Yes for photos if you are going to print you need to turn down the display otherwise your prints come out too dark. Also a matte display tends to be better by avoiding reflections it's easier on the eyes.

The thing with sRGB vs Adobe RGB particularly for blues, you don't know what you are missing until you edit on an Adobe RGB monitor and convert to sRGB. The blues really are much nicer.

9 minutes ago, Chris Ross said:

The thing with sRGB vs Adobe RGB particularly for blues, you don't know what you are missing until you edit on an Adobe RGB monitor and convert to sRGB. The blues really are much nicer.

And converting it from Adobe RGB --> sRGB is a real pita, realising the nice blue color is almost completely gone.

59 minutes ago, waso said:

And converting it from Adobe RGB --> sRGB is a real pita, realising the nice blue color is almost completely gone.

The Web runs on sRGB and many print shops work only in sRGB. For my needs of online display and creating large format (30 inch) prints, sRGB is the best choice.

I personally don't see any need for an Adobe color space monitor or workflow.

1 hour ago, Dave_Hicks said:

The Web runs on sRGB and many print shops work only in sRGB. For my needs of online display and creating large format (30 inch) prints, sRGB is the best choice.

I personally don't see any need for an Adobe color space monitor or workflow.

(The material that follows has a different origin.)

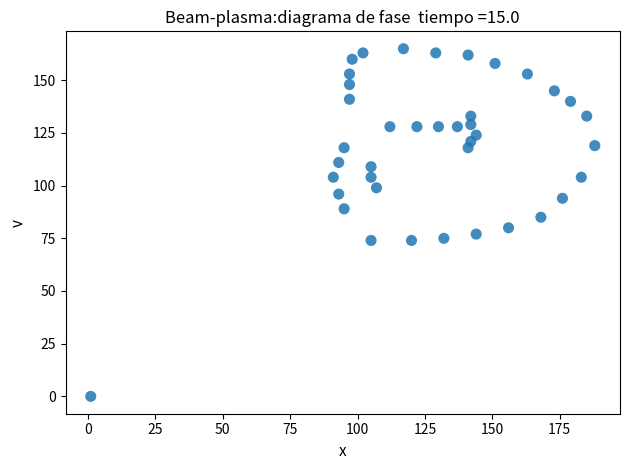

What is the range of Y values (max minus min)?

165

What happens now is most browsers assume the image is sRGB if it's not tagged, but if tagged in Adobe RGB they will render it as such. I have a printer at home which is capable of printing Adobe RGB colours and specialised print shops will also take Adobe RGB images as they have printers that can reproduce those colours. Of course if have a monitor that is restricted to sRGB colours you can't see the benefit as the monitors cannot reproduce the colours, I can assure you the colour difference is real on blue tropical water.

3 minutes ago, Chris Ross said:

What happens now is most browsers assume the image is sRGB if it's not tagged, but if tagged in Adobe RGB they will render it as such. I have a printer at home which is capable of printing Adobe RGB colours and specialised print shops will also take Adobe RGB images as they have printers that can reproduce those colours. Of course if have a monitor that is restricted to sRGB colours you can't see the benefit as the monitors cannot reproduce the colours, I can assure you the colour difference is real on blue tropical water.

What is color? If 99% of PC and Phone users can only see sRGB, then i don't see the point. Why do i need to see colors that nobody else can?

Artists, film makers, publishers can deal with this for their needs. The rest of us manage to cope with sRGB.